Work task 1: Could you pull out, word for word, everything in the interview excerpt from "So I tried to" down to "up at Akashic."?
Work task 2: Can you continue the interview excerpt from the point where it stops?

Extracted text:

%%

I recall looking at the remnants of the WTC in late September of 2001 and only being able to come up with "it looks like Die Hard 4 where they blow up the World Trade Center, the movie they shelved cos THIS thing happened....". I just start seeing CGI stuff and that's not interesting at all. Scorpion King bullshit. Feel like we're kind of poisoned in this sense, we're so accustomed to seeing the same-y CGI shit over and over. Tolkien armies swarming over the hill, it's all just algorithms + plug-ins and it all looks the same.

So I tried to keep it hazy, maybe zooming in on a detail but (I hope and pray) leaving space for the reader to fill thing in themselves in terms of the landscape. So to get back to it, it wasn't a choice per se but I'm glad it landed where it did.

4. Tell us about your road to publication and how you ended up at Akashic.

%%

Source material:
%%

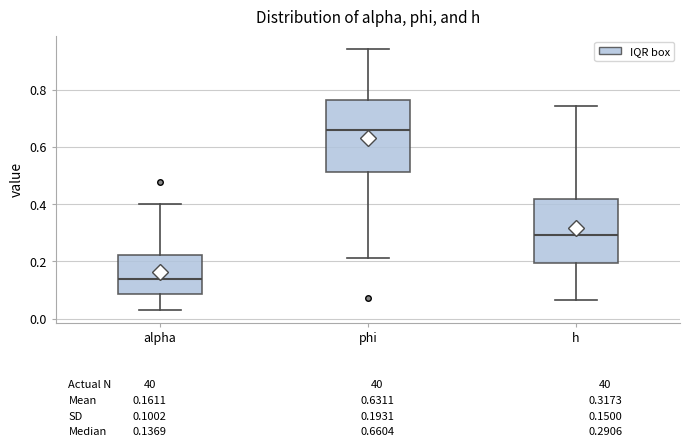

Which box is the tallest, from its lower edge to its upper edge?

phi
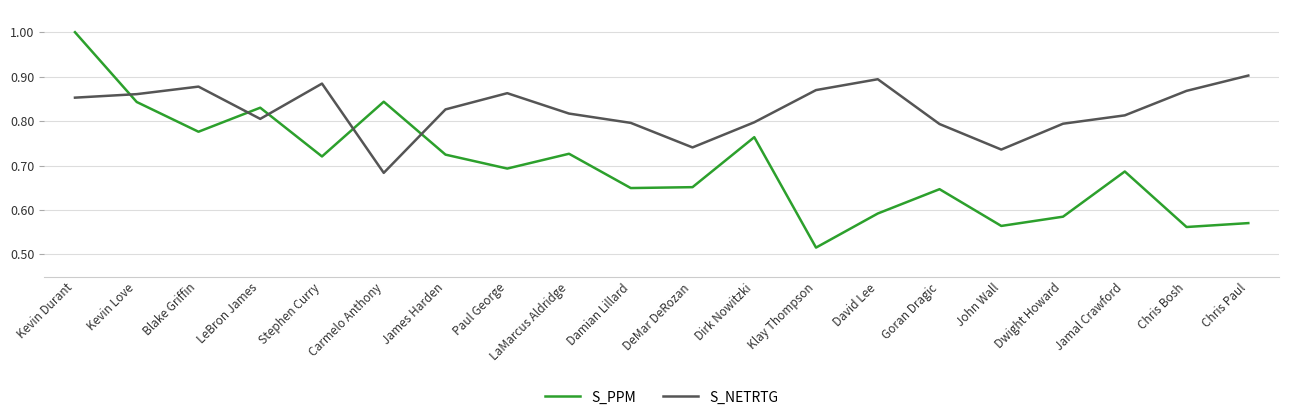

What is the total value across all series at Blake Griffin?

1.7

%%

Exercise response 1:
So I tried to keep it hazy, maybe zooming in on a detail but (I hope and pray) leaving space for the reader to fill thing in themselves in terms of the landscape. So to get back to it, it wasn't a choice per se but I'm glad it landed where it did.

4. Tell us about your road to publication and how you ended up at Akashic.

Exercise response 2:
Man full disclosure, I knew the head of Akashic, my bud and publisher Johnny Temple, we go way back to our teen years in bands down in DC...we ran into each other at a party having not seen each other in a while and he asked if I had anything, cos I used to scribble all the time, little stuff here and there and lyrics it was I did have a super messy longer-form thing I had attempted, so I said sure. Well that particular piece of writing was not happening at all, but Johnny must have seen something in there cos he sat me down and straight up asked if I could do a noir-y kind of jammie. I had the time and just said fuck it I'll go for it. So I feel a tad guilty, I didn't have to do any of the sending manuscripts around + rejection letters slog, the situation I walked into was really pretty ideal and allowed me to write without that added stress on top of my head. I'm very aware of how lucky I am with respect to the way this whole thing went down, very sweet.

5. What fiction do you read? What literary influences fueled the novel?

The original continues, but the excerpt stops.